If an external user is already signed into their own O365 and receive a verification/pin process (because they are not registered in our O365) they cannot access the file.

Workaround:

  1. Paste link into private /incognito browse tab
  2. Get MYORG to register the external user in our O365 directory (methods described above).

 Description of a specific case for a successful Classic mode share process

  • We register the external user first using Azure AD B2B invitations
  • External user has not acted on the Azure B2B invitation
  • External user already logged into their own O365
  • External user receives email for the file shared from SharePoint (using any share screen)
  • External user clicks the link in the email
  • External user sees screen to review the connect to MYORG (due to the B2B invitation)
  • Once accepted the shared file is instantly viewable browser
  • The details of the external user are instantly visible in all "sharing" views as we would want. :)
Microsoft

@Jeroen Rijt, van, are you talking about seeing pending external users (i.e. users who have been shared to but haven't clicked yet) or something else?

 

@Julian Orange, thanks for passing this along. I'll make sure the rest of our team sees it as well! Overall, we've definitely heard feedback that while the new external sharing feature has improved many areas of the product, there is still plenty of work to do. At a very high level, our goal is marry the ease of management that is present in the legacy experience with the ease of use & collaboration in the new experience. At SharePoint Conference 2018, we announced the first step in that journey: When you share to a user who is also using O365, once they've used the verification code to prove their identity, we'll convert the user into a full AAD guest user (and they will use their full credentials to access in the future). Keep an eye on Message Center for more details :)

 

Stephen Rice

OneDrive Program Manager II

Copper Contributor

Hello All

 

I tried to read through the entire tread, but I am not able to find out why my issue exist. If possible, could you please me understand and what are my options.
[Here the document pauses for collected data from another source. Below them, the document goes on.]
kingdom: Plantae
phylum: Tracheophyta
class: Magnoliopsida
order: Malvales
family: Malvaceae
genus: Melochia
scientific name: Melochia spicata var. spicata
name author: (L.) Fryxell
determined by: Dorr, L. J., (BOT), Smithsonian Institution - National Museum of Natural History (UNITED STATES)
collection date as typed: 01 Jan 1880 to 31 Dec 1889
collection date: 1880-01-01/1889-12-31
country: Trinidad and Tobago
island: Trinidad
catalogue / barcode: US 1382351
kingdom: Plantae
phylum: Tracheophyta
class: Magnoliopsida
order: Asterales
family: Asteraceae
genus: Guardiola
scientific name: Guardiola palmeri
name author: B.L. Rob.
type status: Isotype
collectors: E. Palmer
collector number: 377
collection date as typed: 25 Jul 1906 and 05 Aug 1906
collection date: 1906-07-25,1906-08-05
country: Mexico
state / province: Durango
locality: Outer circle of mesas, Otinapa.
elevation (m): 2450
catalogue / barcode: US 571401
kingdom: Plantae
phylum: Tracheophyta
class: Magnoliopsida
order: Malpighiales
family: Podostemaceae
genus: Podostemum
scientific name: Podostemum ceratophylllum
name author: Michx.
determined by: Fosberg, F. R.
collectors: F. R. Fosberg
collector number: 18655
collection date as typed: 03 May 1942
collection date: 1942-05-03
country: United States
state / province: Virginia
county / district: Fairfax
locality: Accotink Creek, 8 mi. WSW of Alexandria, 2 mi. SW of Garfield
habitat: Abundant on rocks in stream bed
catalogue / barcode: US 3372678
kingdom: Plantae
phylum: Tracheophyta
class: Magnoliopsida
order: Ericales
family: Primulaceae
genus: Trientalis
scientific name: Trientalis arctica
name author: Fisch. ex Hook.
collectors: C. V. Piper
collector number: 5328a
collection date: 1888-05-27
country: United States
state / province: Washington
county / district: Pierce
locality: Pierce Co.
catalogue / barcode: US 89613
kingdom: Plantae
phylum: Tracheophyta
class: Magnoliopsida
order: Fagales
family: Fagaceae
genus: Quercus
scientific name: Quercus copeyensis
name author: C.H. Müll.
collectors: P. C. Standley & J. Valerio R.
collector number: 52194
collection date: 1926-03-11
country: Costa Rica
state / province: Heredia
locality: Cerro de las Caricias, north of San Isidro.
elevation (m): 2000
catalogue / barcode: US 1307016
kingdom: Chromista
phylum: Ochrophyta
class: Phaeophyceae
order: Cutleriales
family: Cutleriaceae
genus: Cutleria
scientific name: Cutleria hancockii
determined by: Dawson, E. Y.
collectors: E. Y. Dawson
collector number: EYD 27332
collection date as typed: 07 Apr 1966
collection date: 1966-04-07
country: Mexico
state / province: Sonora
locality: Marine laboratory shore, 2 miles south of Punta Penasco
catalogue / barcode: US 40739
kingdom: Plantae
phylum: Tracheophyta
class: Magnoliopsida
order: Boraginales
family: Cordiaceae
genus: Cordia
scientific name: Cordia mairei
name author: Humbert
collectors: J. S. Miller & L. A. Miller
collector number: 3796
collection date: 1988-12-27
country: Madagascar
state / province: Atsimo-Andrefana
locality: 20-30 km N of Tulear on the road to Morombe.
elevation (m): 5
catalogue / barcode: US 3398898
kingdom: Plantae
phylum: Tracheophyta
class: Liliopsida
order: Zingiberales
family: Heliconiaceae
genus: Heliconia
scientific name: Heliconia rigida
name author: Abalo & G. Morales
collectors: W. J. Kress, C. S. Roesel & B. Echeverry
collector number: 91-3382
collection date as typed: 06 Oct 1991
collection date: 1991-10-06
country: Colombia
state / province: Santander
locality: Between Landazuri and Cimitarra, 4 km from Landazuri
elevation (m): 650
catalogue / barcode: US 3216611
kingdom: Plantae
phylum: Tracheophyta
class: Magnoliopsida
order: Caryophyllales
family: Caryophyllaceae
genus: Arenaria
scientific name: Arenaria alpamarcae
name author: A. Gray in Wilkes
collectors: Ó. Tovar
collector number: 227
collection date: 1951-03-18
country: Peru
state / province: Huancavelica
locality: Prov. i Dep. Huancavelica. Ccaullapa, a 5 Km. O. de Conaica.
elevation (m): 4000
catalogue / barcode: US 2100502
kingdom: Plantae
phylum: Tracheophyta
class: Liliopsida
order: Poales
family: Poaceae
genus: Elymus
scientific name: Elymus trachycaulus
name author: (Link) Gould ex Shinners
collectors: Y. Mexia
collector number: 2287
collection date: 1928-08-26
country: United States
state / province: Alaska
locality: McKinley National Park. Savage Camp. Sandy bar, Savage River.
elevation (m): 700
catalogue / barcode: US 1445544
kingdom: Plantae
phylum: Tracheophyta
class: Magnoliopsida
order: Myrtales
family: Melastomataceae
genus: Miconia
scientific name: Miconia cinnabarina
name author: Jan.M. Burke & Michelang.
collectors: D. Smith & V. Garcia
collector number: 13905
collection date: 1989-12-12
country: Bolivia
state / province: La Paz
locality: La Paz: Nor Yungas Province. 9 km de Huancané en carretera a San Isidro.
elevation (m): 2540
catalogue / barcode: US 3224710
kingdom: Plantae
For most cases, this functionality works very well and allow the external users to access. However, I have a group of external users is not able to use this.

 

When they click the invitation link I sent them, their web browser takes them to Microsoft "enter account and password" instead of the requesting verification code page.  

 

Thank you,

Copper Contributor

Is there any way to share in this manner using CSOM Microsoft.SharePoint.Client ?  I'm trying to automate a sharing process that will share documents in this manner but I can't seem to find the methods I need that will share it this way.  Also even when I share through the UI I can't seem to find it on the ListItem object through "SharingLinks".

Deleted
Not applicable

@Stephen Rice

 

Hi. I like the New feature With verification codes. Is there any way of combining this with time limitation you can set on an anonymous share? Say I want to share a document With user1@emaildomain.com for 1 week, without them beeing able to share the link to other external users.

Microsoft

Hi @Deleted,

 

There is no way to do this today but it's definitely something the team is thinking about. We don't have anything specific to share at this time though. Thanks!

 

Stephen Rice

Program Manager II

Microsoft

Hi @kevin.m.butcher,

 

There is not a great way to do this via the SharePoint CSOM API's. Instead, we recommend using the REST or VROOM endpoints instead. Thanks!

 

Stephen Rice

OneDrive Program Manager II

Brass Contributor

Hello 

Has the secure external sharing been released all tenants? We still don't see this in our production tenant. Guest users are not challenged with One time secure code. As an admin, do we need to turn on anything? As far as I know there are no settings to enable /disable this. I can see external securing in my dev tenant but not in my corp prod tenant.

 

Thanks

 

 

Microsoft

Hi @kiran bellala,

 

Yes this is now fully rolled out to all production tenants. Please note that only new guests (i.e. users you have not shared with previously) will go through this one time passcode experience. If the user is already listed in your directory, they will continue to use their sign in for authentication. Thanks!